Wednesday, December 21, 2016

Winter Seen

Putting aside all so-called religious fables which are more tribal than spiritual we are left with a shared calendar. Even then, in the Northern Hemisphere, winter shows its many divergent faces. The only true commonality of the day is the solstice, the dying and reemergence of the light; from here on daylight makes a comeback.

During my first 21 winters in Forest Hills / Kew Gardens I was the kid with two or three sweaters under a hooded Mackinaw with ear muffs, gloves and scarf dragging my Flexible Flyer three blocks to a dip in the topography we called the Toilet Bowl. It was a perfect place for sleds however if you went too far, too fast you just might end up in the Grand Central Parkway never to be heard from again.

Today the difference in temperature between here and there is about 45 degrees. Sleet and slush are not in our vocabulary. Styrofoam snow or Glass wax on windows don’t quite conjure up the white stuff that piles up in driveways and streets back east causing skidding and white-out conditions.

We pretend to keep the Norse legend alive. What can hurt? More than that we need our seasons as Vivaldi heard them. We need to end the imaginary year, to slow, be still, correspond to skeletal trees, to keep to the cycle of life, and listen to the stillness of everything gone. We need the mind of winter.

Short days, long nights give us ample time to align ourselves with the natural word of death and rebirth, our fears and hopes, as well as the urge to compensate for the cold and lifeless dark with hot toddy and gift-wrap under lit evergreens. We Jingle-bell the silent night and decorate the barren landscape with bulbs and seasonal language.

This year, more than ever before, it is hard to escape a sense of dread owing to what appears as the death of decency, inclusion, progress, science, of the planet itself. After these most noisy and nasty months we might welcome the solstice for its elongated shadow that signals introspection even as an ill-wind blows.

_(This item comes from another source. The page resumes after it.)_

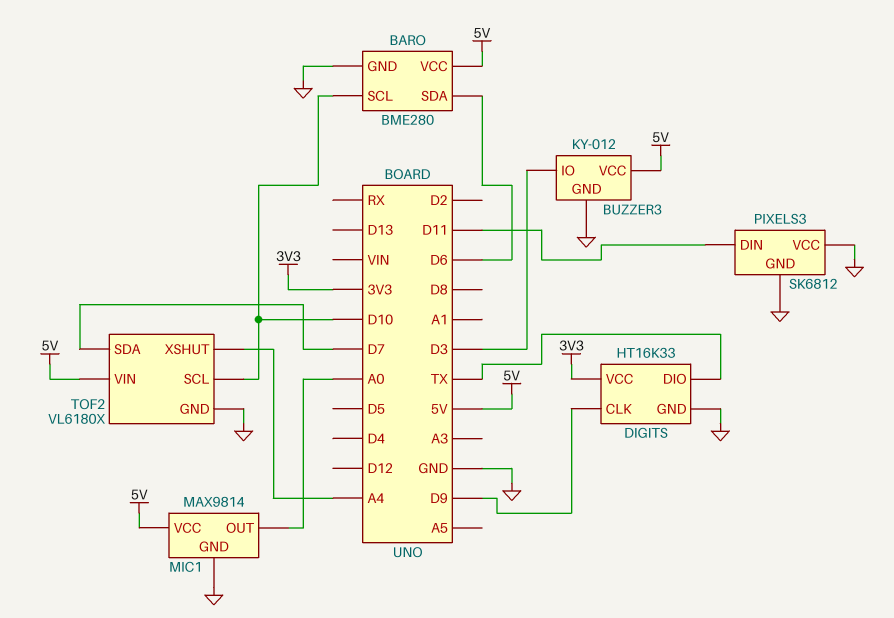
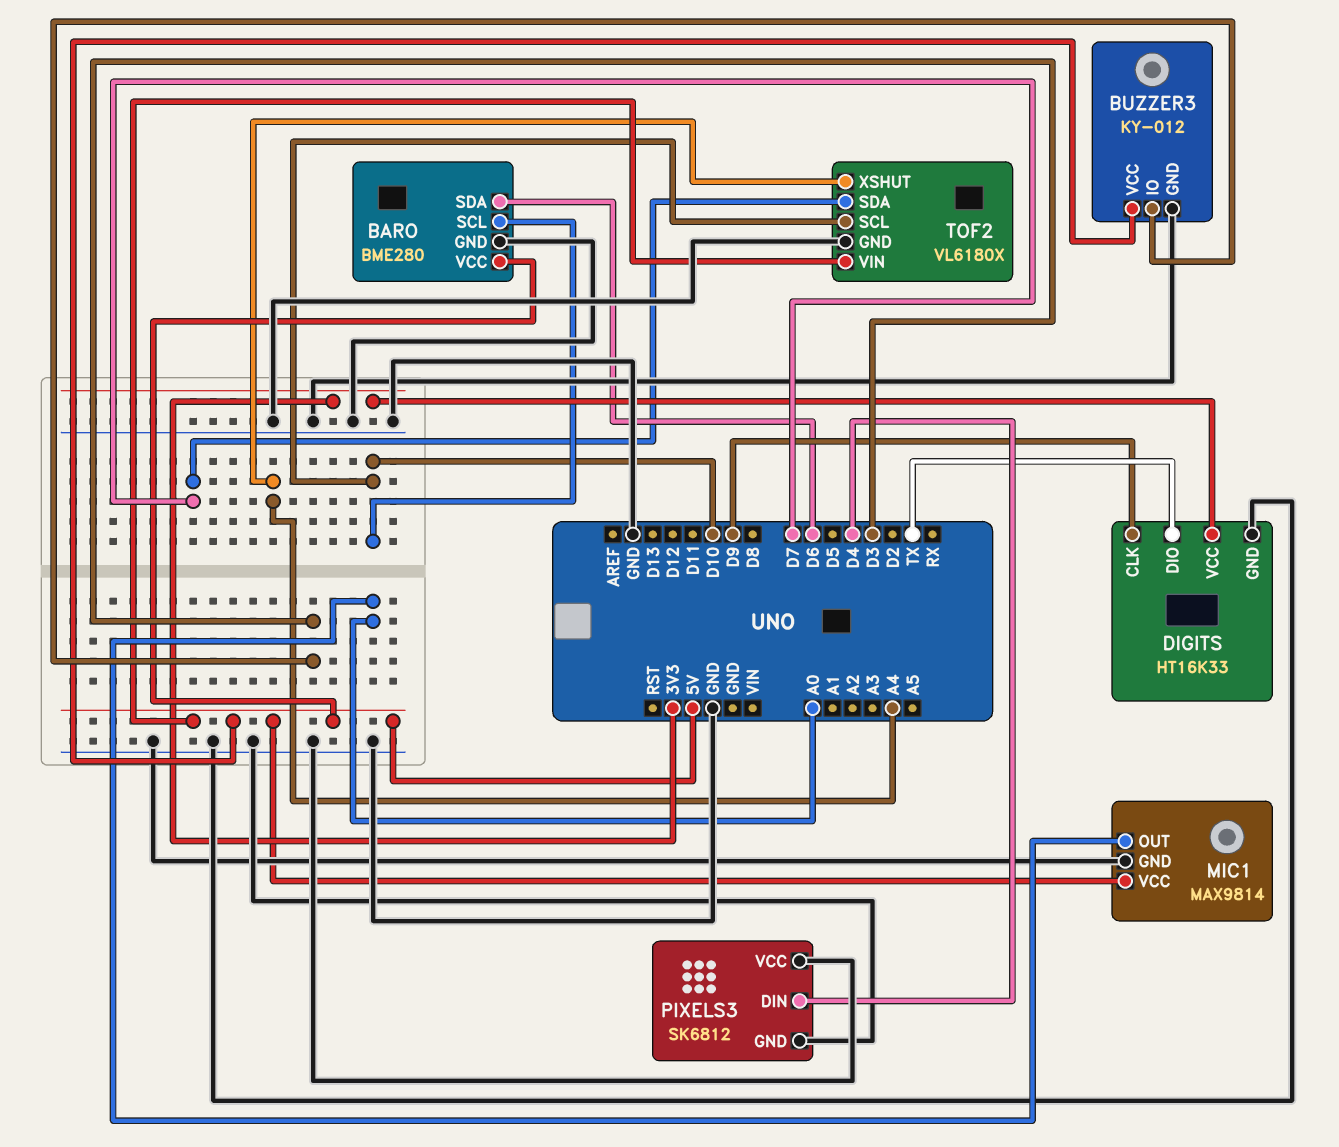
PIXELS3 pin DIN: D11 -> D4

The ancients feared the sun might never return.  We know the feeling. We can join Europe in doom-saying as available light is rekindled. Or we can take it as a time to access our faith, yes faith, in a compassionate and equitable society and seed those values to reassert themselves in their own time. The solstice is the day for renewal of what must prevail. Otherwise we risk riding our sleds into the toilet bowl and disappear in the traffic of history.